API Reference#

Main Interface#

camelot.read_pdf(filepath: str | IO[Any] | Path, pages='1', password=None, flavor='lattice', suppress_stdout=False, parallel=False, layout_kwargs=None, debug=False, **kwargs)[source]#

Read PDF and return extracted tables.

Note: kwargs annotated with ^ can only be used with flavor=’stream’ or flavor=’network’ and kwargs annotated with * can only be used with flavor=’lattice’. The hybrid parser accepts kwargs with both annotations.

Parameters:
  • filepath (str, Path, IO) – Filepath or URL of the PDF file.

  • pages (str, optional (default: '1')) – Comma-separated page numbers. Example: ‘1,3,4’ or ‘1,4-end’ or ‘all’.

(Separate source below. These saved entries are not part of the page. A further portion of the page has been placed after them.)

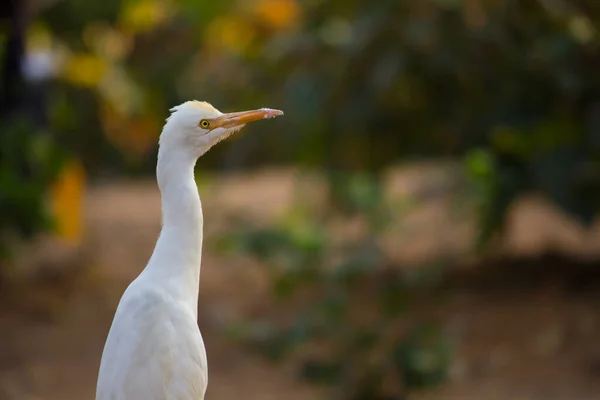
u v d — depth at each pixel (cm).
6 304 1639
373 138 1633
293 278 1270
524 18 1514
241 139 1755
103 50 2195
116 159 2756
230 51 2052
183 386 642
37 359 1398
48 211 1630
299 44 1562
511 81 1495
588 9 1530
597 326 1389
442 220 1942
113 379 635
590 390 1220
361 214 1523
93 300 1684
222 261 1933
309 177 1741
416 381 1098
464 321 1443
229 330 1179
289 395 1287
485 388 1254
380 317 1215
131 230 2228
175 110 692
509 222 1672
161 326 642
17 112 1758
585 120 1463
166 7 2202
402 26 1465
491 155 1517
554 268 1680
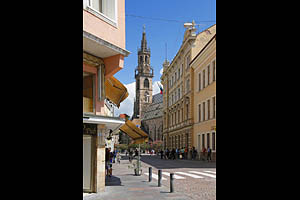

  • password (str, optional (default: None)) – Password for decryption.

  • flavor (str (default: 'lattice')) – The parsing method to use (‘lattice’, ‘stream’, ‘network’ or ‘hybrid’). Lattice is used by default.

  • suppress_stdout (bool, optional (default: False)) – Print all logs and warnings.

  • parallel (bool, optional (default: False)) – Process pages in parallel using all available cpu cores.

  • layout_kwargs (dict, optional (default: {})) – A dict of pdfminer.layout.LAParams kwargs.

  • table_areas (list, optional (default: None)) – List of table area strings of the form x1,y1,x2,y2 where (x1, y1) -> left-top and (x2, y2) -> right-bottom in PDF coordinate space.

  • columns^ (list, optional (default: None)) – List of column x-coordinates strings where the coordinates are comma-separated.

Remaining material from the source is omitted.